Hey there, time traveller!
This article was published 7/6/2018 (1001 days ago), so information in it may no longer be current.
OTTAWA — Parliamentarians will be boarding an icebreaker in Churchill next month, to carve out the northern Manitoba town’s future in Arctic research, after Ottawa promised to restore railway service before the winter.
A team of University of Manitoba scientists are aboard the CCGS Amundsen icebreaker, led by David Barber, and are scheduled to arrive July 2 at the Port of Churchill.
"We intend to explore the different perspectives of science, policy and Indigenous groups. We hope this will open up communication channels, and allow for the exchange of knowledge and experience represented by the group," Barber wrote in an email Thursday from the coast guard ship.
The scientists have completed one-third of a six-week expedition to conduct research on ice samples, while speaking with locals about the future of the region, especially Indigenous youth. The journey is funded by the federal government, Manitoba Hydro and other groups.
Next month, Natural Resources Minister Jim Carr, Manitoba Sen. Patricia Bovey and other dignitaries will board the ported ship "to discuss various aspect of the Arctic, climate change and how to address both challenges and opportunities created by our changing climate."
The two-day event will include presentations on sustainable tourism, beluga whale health research and economic development.
Carr (the Liberal MP for Winnipeg South Centre) said the summit would help Ottawa plan its Arctic strategy, which examines everything from Churchill’s economic ties to Nunavut to how the military protects the region’s sovereignty.
"I'm happy to be going back up," he said, calling Barber "an expert who is renowned internationally."
Barber is the Canada Research Chair in arctic system science, and he’s leading the Churchill Marine Observatory, a U of M project to build a $44-million research base -- once the supplies can reach the town via the railway.

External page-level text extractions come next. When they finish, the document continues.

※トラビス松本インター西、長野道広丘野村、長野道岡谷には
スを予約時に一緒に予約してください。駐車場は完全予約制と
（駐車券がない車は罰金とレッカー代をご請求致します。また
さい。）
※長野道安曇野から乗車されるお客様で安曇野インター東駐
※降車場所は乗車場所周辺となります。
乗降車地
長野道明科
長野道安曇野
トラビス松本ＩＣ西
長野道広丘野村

The visit was supposed to happen last July, but the icebreaker Barber was aboard had gotten temporarily stuck along the way, and couldn’t reach the town in time. This year, the presentation will have a bit more certainty.
"The recent sale of the port and rail line in Churchill, and the benefits of this to the country, will also be a focus," Barber wrote. (An agreement-in-principle was reached last month to transfer ownership of the railway and port into local hands.)
Churchill Mayor Mike Spence said Barber’s been pushing for an ice-focused research centre since they first met 15 years ago.
"We wouldn't be talking about these things if it wasn't for scientists like Dr. Barber," Spence said. "Now, the region is playing a pivotal role in (research) development, because of climate change."
Spence said the visit shores up the northern Manitoba town’s economic strategy, which put research as one of four pillars to focus on. So far, that’s meant boosting awareness of the existing Churchill Northern Science Centre, and helping the Frontier School Division to craft science-focused curriculum.
"Let's work together to strengthen our partnership, not only for Churchill, but for our planet," Spence said in a chipper tone.
Meanwhile, at least one Senate committee is planning on visiting the town this year.
The Senate’s temporary Arctic committee has asked for budget approval for the nine senators to visit Churchill as part of a tour of the region. Some senators on the Aboriginal affairs committee have also pushed to visit Churchill as part of a look at the federal government’s relationship with Indigenous people.
The office of Nunavut Sen. Dennis Patterson, chairman of the committee, said the group was asked to merge a western- and eastern-Arctic trip into one -- and Patterson made sure to include Churchill in that request.
"It's great to see the Senate is taking a role in looking at this," Spence said. "It's all about working together to position ourselves for the future."